As in Finland, the first printed books were published in Estonia in the 1500s. Mainly religious literature was published in both countries until the 1800s. The national awakening generated other types of literature, too. In Finland, Elias Lönnrot compiled the Kalevala in the 1830s, and in Estonia F. R. Kreutzwald (1803–‍1882) reconstructed the national epic Kalevipoeg from oral poetry in the 1850.

In the early 1900s, literature opened “the windows to Europe” in Finland and Estonia alike, with influence received from the west as well as the east. One of the key cultural influencers in Estonia in the early 1900s was the author Friedebert Tuglas (1886–‍1971). Alongside his own writing, Tuglas translated several works by Finnish authors into Estonian, including The Seven Brothers by Aleksis Kivi, the first significant novel written in Finnish by a Finnish-speaking author. Tuglas was a political refugee in 1906–‍1917, spending most of the period in Finland.

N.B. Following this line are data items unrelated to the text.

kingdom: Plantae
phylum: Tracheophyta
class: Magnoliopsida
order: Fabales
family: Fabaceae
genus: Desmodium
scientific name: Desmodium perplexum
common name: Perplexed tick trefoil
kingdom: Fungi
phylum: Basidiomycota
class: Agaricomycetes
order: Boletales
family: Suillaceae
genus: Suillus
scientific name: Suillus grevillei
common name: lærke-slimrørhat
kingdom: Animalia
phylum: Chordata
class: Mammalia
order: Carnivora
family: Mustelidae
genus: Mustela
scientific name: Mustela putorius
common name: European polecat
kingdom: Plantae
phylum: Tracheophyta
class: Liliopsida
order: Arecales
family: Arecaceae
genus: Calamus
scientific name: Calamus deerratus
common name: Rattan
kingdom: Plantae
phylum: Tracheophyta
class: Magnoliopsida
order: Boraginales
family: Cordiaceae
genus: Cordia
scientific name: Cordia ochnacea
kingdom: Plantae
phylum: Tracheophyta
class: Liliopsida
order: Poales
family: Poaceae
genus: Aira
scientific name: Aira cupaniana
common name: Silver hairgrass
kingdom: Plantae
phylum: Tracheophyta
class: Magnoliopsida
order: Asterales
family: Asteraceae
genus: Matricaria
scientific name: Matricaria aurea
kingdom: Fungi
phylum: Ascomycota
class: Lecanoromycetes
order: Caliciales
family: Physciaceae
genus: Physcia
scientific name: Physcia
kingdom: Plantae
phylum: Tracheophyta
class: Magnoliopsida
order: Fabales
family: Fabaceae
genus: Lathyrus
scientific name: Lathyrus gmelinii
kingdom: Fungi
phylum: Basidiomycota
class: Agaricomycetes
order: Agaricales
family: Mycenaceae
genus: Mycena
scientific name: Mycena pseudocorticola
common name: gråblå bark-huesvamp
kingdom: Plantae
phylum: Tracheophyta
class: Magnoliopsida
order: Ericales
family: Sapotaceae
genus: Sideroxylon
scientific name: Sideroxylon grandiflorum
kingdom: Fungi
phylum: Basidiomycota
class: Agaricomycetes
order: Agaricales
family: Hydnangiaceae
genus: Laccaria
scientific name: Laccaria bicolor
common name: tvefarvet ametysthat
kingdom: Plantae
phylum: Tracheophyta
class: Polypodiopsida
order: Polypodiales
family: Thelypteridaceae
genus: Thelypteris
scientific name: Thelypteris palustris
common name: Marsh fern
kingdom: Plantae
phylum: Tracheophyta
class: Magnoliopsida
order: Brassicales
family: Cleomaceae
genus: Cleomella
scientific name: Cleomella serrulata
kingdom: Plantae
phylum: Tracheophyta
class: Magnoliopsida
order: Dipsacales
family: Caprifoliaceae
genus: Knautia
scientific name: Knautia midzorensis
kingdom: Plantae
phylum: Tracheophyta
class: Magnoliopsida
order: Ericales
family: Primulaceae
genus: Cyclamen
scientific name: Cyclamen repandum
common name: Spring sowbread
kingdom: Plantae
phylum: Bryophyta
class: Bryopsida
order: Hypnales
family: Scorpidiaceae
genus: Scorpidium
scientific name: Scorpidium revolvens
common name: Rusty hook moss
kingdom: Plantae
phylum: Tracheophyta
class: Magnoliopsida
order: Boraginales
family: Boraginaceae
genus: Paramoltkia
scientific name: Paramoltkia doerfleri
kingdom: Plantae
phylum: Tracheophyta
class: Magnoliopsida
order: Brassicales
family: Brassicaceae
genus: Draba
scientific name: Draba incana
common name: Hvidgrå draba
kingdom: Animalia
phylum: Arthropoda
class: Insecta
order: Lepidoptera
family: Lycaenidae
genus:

During the Soviet era, Estonian writers maintained the national identity. Today, contemporary Estonian literature deals with the societal situation in the post-Soviet period and discusses Estonianness. The best-know authors are Viivi Luik, whose work has been translated into several languages, and Jaan Kross, who is known for his historical novels and who is the most translated Estonian writer. Younger-generation writers include Kristina Ehin, Jürgen Rooste and Karl Martin Sinijärv.

Named after Friedebert Tuglas and established in Finland in 1982, the Tuglas Society is a friendship society promoting cultural ties between Finland and Estonia. Friedebert Tuglas in 1910.